Government officials have also confirmed that the National Treasury will play a central role in determining any possible cost-recovery mechanism and how the costs should be shared between the refinery owners, government and end-users.

The proposed CF2 has also been opened for public comment after which the specifications will be finalised, probably during the course of 2011.

Meanwhile, Europe is preparing for Euro VI, with Daimler having launched the first Euro VI range of truck engines: the Mercedes-Benz OM 47x, under the name “Blue Efficiency Power”. The group reports it is a completely redesigned range of heavy-duty engines that sets a new benchmark for fuel consumption. In order for them to meet the Euro VI emissions level, the engines are fitted with a sophisticated emission control system which involves AdBlue being added to the exhaust system. Harmful nitrogen oxides are then converted into the harmless elements of nitrogen and water in a downstream SCR catalytic converter.

Mercedes-Benz’s BlueTec technology makes it possible to optimise the combustion process and has been proved to deliver excellent fuel consumption.

“Along with a high level of environmental compatibility, one of the key aims during the development of the new engine generation was to keep its overall lifecycle costs low. First of all, this involves low fuel consumption. Despite the added complexity that was necessary to meet emissions level Euro VI, the fuel consumption on these models is excellent and will produce top figures in everyday vehicle use.

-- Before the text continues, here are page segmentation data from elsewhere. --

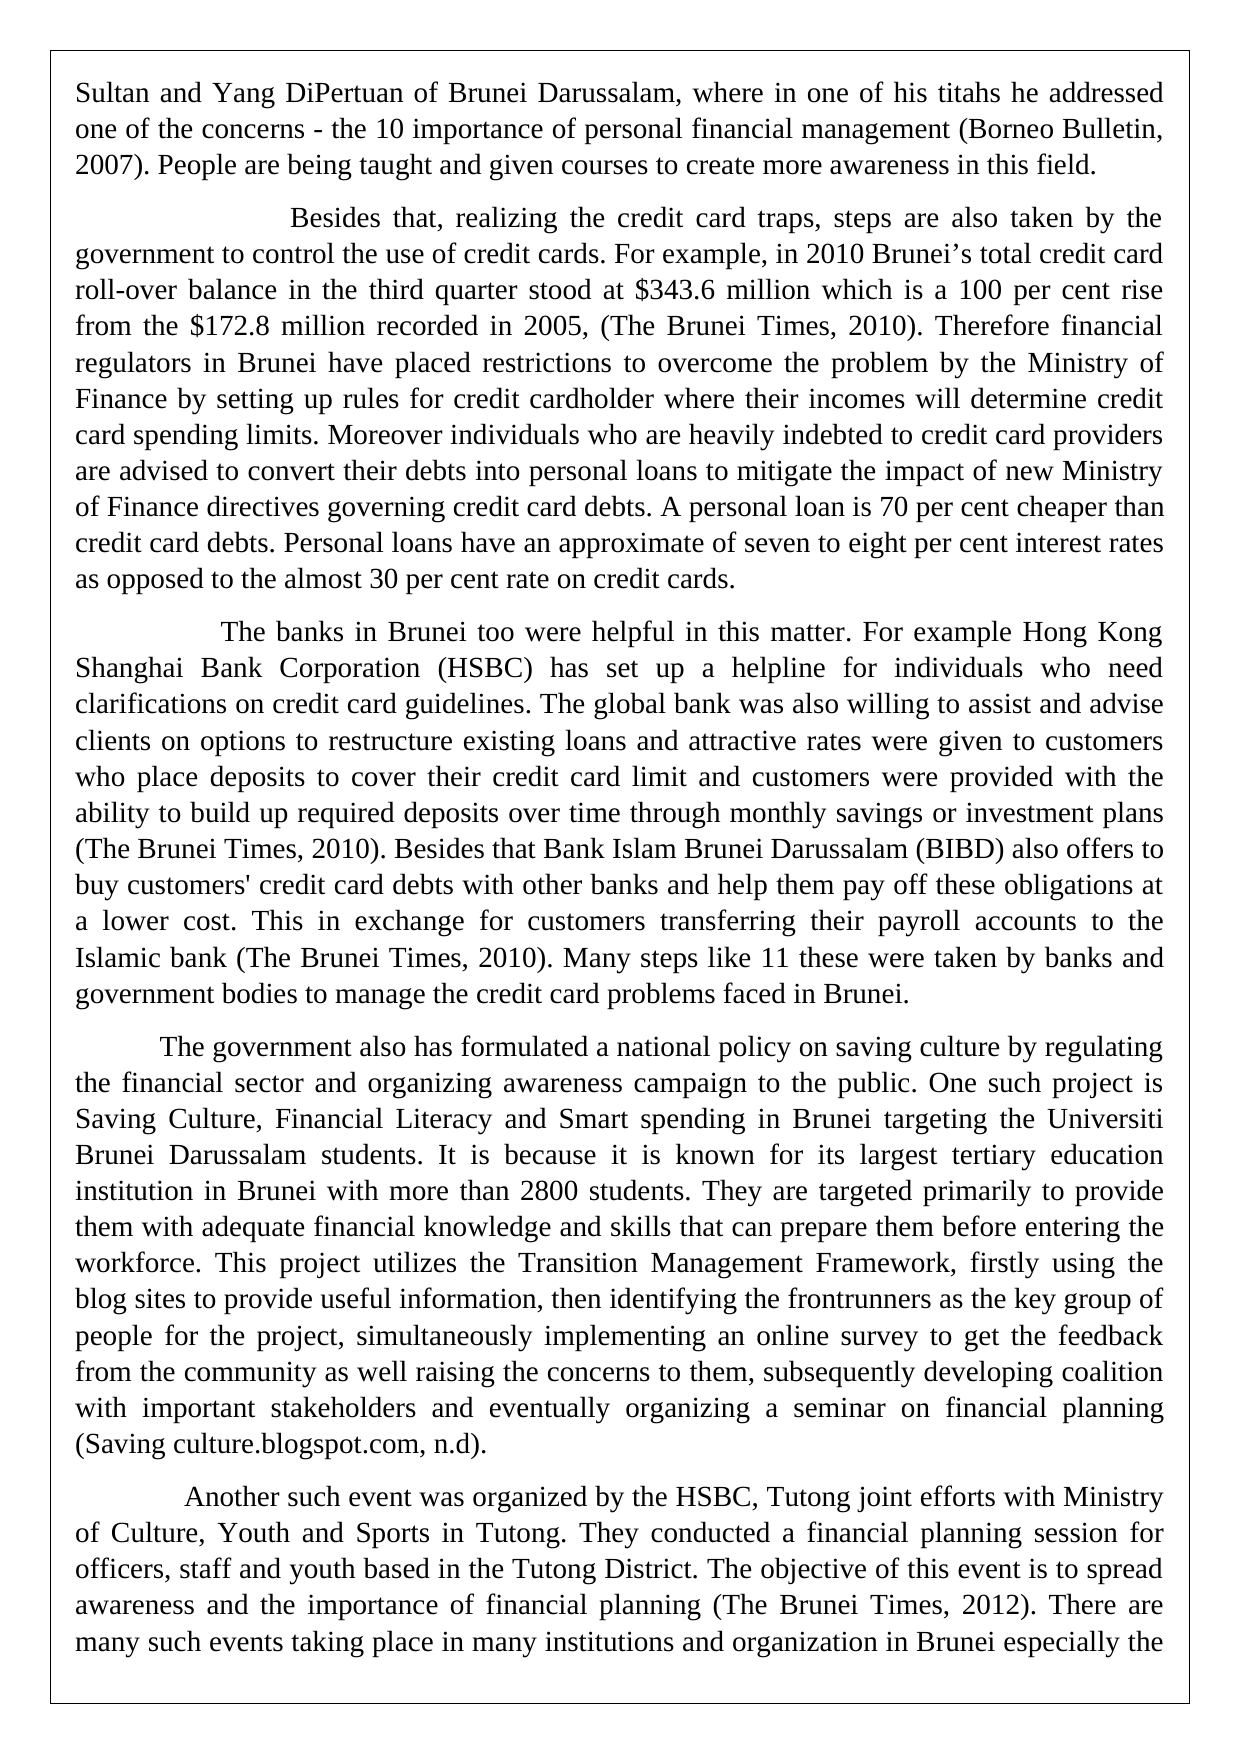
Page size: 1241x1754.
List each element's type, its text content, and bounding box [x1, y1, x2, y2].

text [75, 1479, 1165, 1657]
text The banks in Brunei too were helpful in this matter. For example Hong Kong Shanghai Bank Corporation (HSBC) has set up a helpline for individuals who need clarifications on credit card guidelines. The global bank was also willing to assist and advise clients on options to restructure existing loans and attractive rates were given to customers who place deposits to cover their credit card limit and customers were provided with the ability to build up required deposits over time through monthly savings or investment plans (The Brunei Times, 2010). Besides that Bank Islam Brunei Darussalam (BIBD) also offers to buy customers' credit card debts with other banks and help them pay off these obligations at a lower cost. This in exchange for customers transferring their payroll accounts to the Islamic bank (The Brunei Times, 2010). Many steps like 11 these were taken by banks and government bodies to manage the credit card problems faced in Brunei. [75, 614, 1165, 1009]
text Besides that, realizing the credit card traps, steps are also taken by the government to control the use of credit cards. For example, in 2010 Brunei’s total credit card roll-over balance in the third quarter stood at $343.6 million which is a 100 per cent rise from the $172.8 million recorded in 2005, (The Brunei Times, 2010). Therefore financial regulators in Brunei have placed restrictions to overcome the problem by the Ministry of Finance by setting up rules for credit cardholder where their incomes will determine credit card spending limits. Moreover individuals who are heavily indebted to credit card providers are advised to convert their debts into personal loans to mitigate the impact of new Ministry of Finance directives governing credit card debts. A personal loan is 70 per cent cheaper than credit card debts. Personal loans have an approximate of seven to eight per cent interest rates as opposed to the almost 30 per cent rate on credit cards. [75, 200, 1165, 595]
text The government also has formulated a national policy on saving culture by regulating the financial sector and organizing awareness campaign to the public. One such project is Saving Culture, Financial Literacy and Smart spending in Brunei targeting the Universiti Brunei Darussalam students. It is because it is known for its largest tertiary education institution in Brunei with more than 2800 students. They are targeted primarily to provide them with adequate financial knowledge and skills that can prepare them before entering the workforce. This project utilizes the Transition Management Framework, firstly using the blog sites to provide useful information, then identifying the frontrunners as the key group of people for the project, simultaneously implementing an online survey to get the feedback from the community as well raising the concerns to them, subsequently developing coalition with important stakeholders and eventually organizing a seminar on financial planning (Saving culture.blogspot.com, n.d). [75, 1029, 1165, 1460]
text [75, 75, 1165, 181]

With an eye to saving resources, environmental aspects, as well as the increasing price of diesel fuel, the work of the Mercedes-Benz engineers on the new generation of engines represented a real milestone in engine development.

The first member of the new engine generation to be in the spotlight is the Mercedes-Benz OM 471, with its 12.8 l displacement. Mercedes-Benz continues its tradition as a trailblazer in terms of environmental compatibility with this new generation of engines. Like their predecessors, the new Mercedes-Benz engines are built at the company’s Mannheim plant. This plant also produces key components for the Detroit Diesel engines and complete engines for Fuso.

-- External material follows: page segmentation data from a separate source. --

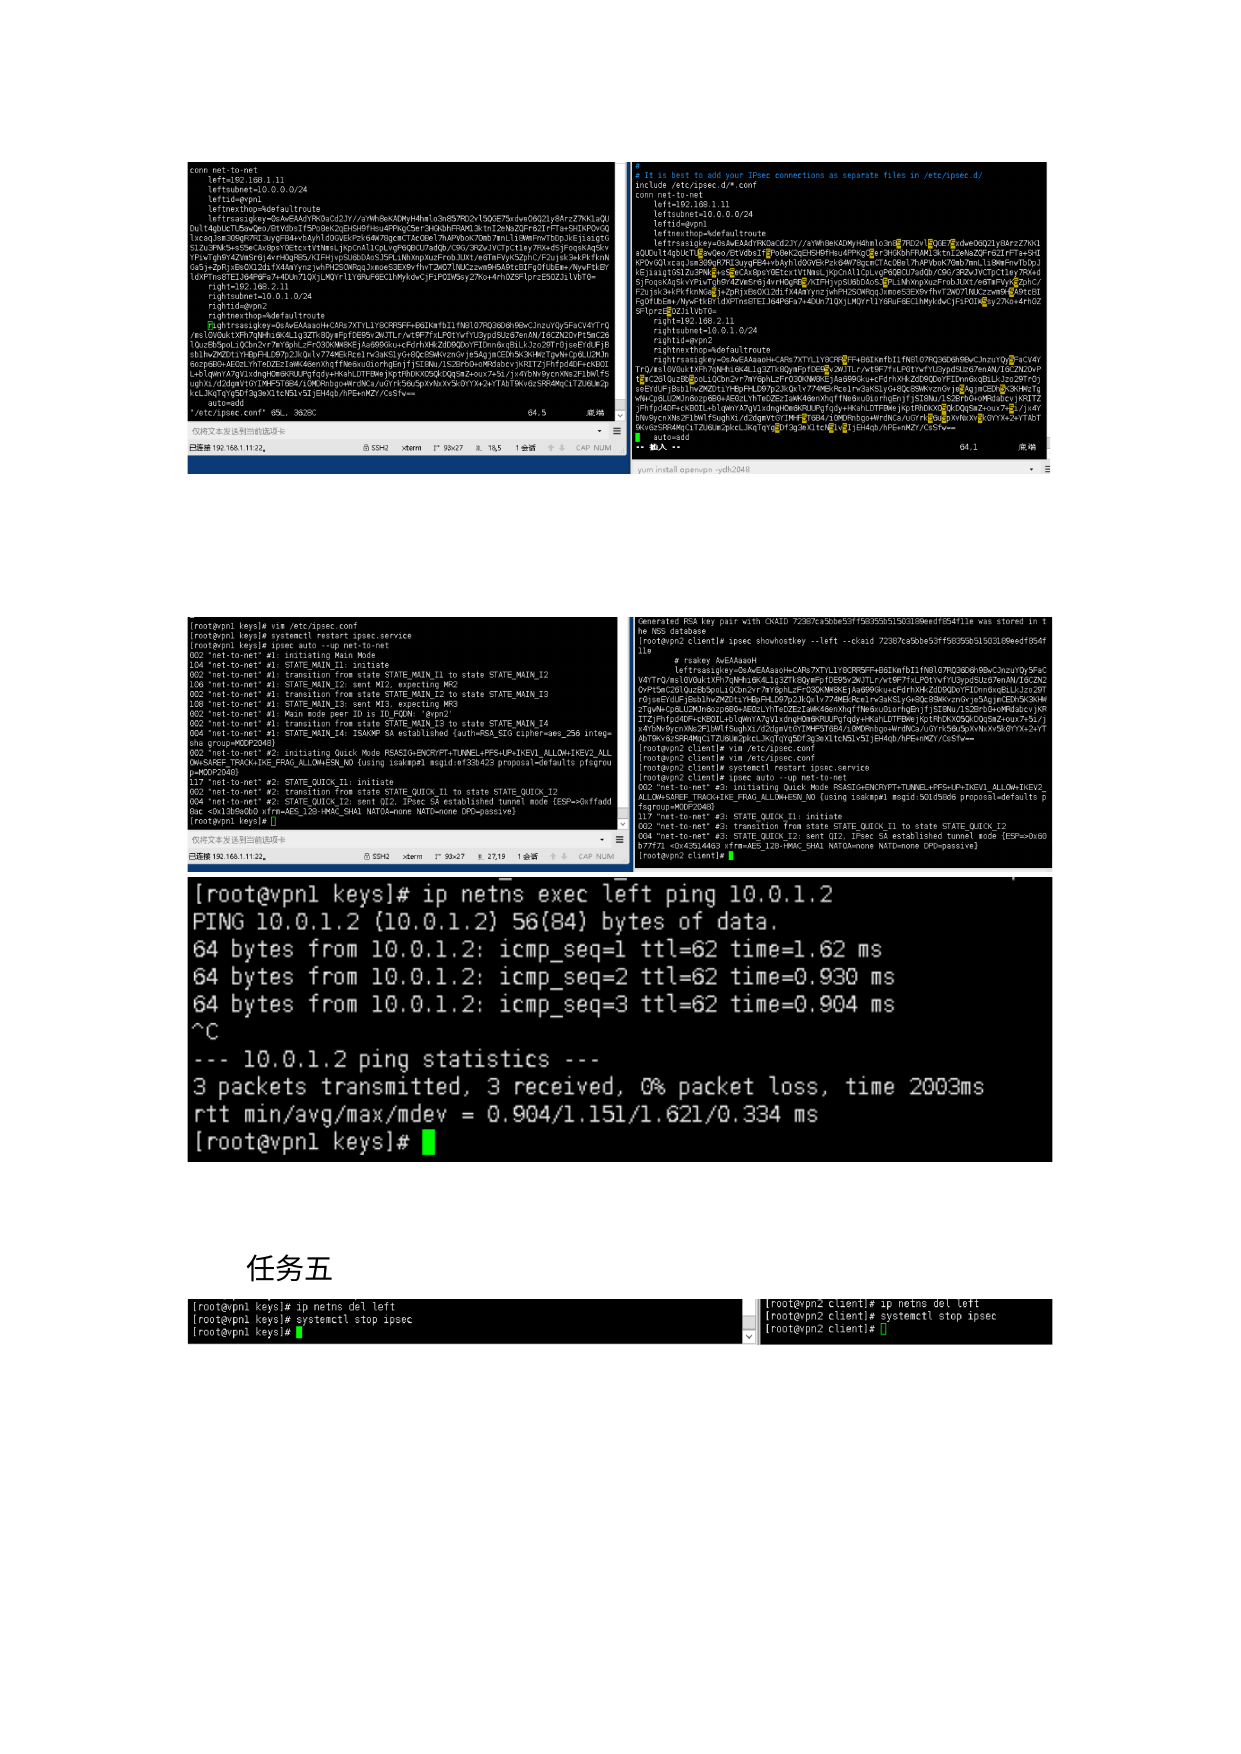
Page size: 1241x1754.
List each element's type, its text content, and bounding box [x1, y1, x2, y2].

picture [187, 1299, 1053, 1345]
picture [187, 617, 1053, 872]
text 任务五 [187, 1234, 1053, 1299]
picture [187, 877, 1053, 1162]
picture [187, 162, 1050, 474]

The new Mercedes-Benz OM 471 will be available in various output and torque versions, ranging from 310 kW to 375 kW and from 2 100 to 2 500 Nm. Its outstanding attributes, as well as the bundling of sophisticated and advanced engine technology, ensure that the OM 471 is an engine that meets all expectations in terms of performance, economic efficiency and environmental compatibility – in Europe as well as in other markets across the world.

Among the special features of the Mercedes-Benz OM 471 are its particularly broad range of four power and four torque variants, as well as two different brake power configurations. Typical of the specifically European design of the engine are the variants with enhanced power and torque, which are configured to suit typical usage here as well as to the needs of operators and drivers.

The four basic power variants, with 310, 330, 350 and 375 kW, are complemented by three variants that have been given the name “Top Torque”. With these engines, an additional 200 Nm of torque is released in the highest gear of the automatic transmission when used in trucks, for example.